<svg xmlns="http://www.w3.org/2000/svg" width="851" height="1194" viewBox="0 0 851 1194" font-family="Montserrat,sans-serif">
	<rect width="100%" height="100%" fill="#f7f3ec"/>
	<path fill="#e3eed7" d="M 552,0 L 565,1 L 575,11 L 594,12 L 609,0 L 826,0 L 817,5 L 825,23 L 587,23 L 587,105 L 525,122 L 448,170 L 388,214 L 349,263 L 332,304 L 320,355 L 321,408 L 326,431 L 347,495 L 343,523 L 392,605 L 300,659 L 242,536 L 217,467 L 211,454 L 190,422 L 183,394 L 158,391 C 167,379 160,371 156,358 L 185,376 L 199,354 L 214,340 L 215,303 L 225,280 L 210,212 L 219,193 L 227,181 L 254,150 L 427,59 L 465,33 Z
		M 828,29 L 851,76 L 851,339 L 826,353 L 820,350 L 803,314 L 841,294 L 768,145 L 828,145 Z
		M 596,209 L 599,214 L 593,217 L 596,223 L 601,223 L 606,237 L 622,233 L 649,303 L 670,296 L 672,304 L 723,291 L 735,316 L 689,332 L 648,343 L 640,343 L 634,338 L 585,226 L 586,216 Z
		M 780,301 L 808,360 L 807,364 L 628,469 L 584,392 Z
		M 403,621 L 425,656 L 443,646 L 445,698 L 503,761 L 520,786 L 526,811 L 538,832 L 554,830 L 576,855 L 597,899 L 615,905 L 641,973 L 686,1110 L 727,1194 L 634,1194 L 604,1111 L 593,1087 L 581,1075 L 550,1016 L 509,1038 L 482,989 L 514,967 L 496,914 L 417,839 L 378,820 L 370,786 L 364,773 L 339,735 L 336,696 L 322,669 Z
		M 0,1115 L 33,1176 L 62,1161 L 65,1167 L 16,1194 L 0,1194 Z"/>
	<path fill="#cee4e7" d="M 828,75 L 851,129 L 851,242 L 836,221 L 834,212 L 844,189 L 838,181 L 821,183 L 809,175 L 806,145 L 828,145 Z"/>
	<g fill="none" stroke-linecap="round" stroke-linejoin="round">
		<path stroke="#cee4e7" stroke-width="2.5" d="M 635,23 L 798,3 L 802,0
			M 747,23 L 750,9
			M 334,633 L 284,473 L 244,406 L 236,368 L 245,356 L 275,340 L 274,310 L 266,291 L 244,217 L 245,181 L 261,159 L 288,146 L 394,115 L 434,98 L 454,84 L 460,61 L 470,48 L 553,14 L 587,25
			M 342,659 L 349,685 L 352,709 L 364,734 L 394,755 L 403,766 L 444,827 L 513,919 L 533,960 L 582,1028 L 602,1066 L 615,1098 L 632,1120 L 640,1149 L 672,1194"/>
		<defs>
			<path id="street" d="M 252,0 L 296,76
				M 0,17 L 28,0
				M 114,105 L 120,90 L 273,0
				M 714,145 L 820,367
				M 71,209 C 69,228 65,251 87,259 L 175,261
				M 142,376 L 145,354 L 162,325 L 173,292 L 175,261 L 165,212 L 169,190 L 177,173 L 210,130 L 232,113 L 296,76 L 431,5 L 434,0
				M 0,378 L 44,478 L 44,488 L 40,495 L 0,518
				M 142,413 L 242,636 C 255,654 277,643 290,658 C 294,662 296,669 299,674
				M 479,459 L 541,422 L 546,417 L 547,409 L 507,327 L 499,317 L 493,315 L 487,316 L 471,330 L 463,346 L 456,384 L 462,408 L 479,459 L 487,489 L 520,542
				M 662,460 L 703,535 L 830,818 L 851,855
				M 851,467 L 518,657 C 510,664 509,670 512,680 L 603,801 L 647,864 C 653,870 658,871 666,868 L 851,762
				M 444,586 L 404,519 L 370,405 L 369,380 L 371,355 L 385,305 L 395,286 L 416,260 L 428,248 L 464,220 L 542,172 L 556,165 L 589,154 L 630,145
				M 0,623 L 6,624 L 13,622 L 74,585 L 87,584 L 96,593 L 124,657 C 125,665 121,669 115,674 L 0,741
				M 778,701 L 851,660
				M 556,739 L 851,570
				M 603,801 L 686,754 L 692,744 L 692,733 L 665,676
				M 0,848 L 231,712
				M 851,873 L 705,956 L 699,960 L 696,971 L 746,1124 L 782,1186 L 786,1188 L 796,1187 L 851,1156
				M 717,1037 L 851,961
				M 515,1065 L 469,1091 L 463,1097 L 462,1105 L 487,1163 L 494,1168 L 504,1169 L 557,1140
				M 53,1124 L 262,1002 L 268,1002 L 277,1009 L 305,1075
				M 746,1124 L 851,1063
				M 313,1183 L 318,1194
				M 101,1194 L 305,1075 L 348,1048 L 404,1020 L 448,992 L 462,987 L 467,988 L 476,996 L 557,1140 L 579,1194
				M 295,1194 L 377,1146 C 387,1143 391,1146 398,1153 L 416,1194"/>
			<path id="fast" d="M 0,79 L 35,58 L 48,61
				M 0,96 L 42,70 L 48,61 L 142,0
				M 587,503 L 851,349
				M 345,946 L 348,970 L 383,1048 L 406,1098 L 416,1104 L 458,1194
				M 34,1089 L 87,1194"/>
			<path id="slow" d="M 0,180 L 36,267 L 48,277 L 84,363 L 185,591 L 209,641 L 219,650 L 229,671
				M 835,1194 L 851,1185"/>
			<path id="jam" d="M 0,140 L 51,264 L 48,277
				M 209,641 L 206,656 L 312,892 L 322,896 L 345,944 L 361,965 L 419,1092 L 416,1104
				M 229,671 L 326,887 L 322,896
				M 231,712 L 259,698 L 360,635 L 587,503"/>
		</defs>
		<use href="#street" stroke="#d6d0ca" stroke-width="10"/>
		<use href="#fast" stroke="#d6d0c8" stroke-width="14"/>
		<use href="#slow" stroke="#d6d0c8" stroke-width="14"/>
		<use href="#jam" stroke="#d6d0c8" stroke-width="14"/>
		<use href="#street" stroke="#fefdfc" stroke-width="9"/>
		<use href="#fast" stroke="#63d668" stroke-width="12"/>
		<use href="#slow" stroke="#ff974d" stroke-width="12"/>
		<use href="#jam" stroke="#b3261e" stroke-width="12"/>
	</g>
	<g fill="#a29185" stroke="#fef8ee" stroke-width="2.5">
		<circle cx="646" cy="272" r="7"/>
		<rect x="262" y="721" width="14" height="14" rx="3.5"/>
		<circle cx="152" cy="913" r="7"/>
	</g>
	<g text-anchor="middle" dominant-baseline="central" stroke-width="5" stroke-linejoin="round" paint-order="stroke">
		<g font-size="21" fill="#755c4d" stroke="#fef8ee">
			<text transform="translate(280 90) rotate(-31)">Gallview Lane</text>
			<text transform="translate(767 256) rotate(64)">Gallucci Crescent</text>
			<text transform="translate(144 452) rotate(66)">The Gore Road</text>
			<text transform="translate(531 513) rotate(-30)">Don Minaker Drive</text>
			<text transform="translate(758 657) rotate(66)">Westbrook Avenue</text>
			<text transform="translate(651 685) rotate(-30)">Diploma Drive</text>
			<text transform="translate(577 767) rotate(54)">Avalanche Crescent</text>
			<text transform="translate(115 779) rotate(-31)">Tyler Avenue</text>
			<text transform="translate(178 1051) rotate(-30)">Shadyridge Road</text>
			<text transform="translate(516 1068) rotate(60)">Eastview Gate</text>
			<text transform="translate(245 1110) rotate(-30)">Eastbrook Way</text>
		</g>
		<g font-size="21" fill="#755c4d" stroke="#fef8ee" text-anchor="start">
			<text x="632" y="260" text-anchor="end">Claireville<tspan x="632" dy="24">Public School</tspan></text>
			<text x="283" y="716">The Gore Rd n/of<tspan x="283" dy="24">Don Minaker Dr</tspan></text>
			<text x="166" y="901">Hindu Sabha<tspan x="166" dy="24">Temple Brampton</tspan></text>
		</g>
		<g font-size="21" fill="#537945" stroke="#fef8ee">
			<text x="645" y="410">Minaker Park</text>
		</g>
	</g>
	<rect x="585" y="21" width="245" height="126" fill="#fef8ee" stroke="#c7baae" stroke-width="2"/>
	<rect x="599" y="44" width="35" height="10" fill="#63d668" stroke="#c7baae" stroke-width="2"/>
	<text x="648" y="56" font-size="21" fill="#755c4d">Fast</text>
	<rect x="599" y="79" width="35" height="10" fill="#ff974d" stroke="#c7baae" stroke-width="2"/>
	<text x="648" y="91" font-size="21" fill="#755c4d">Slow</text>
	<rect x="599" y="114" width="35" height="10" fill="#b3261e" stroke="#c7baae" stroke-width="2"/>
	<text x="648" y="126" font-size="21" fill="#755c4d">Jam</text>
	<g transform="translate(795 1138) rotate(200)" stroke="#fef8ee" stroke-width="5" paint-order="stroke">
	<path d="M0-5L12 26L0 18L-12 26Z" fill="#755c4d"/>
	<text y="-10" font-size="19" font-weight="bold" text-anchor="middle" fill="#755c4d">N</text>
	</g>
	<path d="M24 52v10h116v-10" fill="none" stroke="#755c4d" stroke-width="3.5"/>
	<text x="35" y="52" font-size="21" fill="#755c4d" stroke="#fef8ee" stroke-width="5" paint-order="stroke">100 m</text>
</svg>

..............................

What the task requires> Using the listing above, show each line holding the string "linejoin".

Your solution>
	<g fill="none" stroke-linecap="round" stroke-linejoin="round">
	<g text-anchor="middle" dominant-baseline="central" stroke-width="5" stroke-linejoin="round" paint-order="stroke">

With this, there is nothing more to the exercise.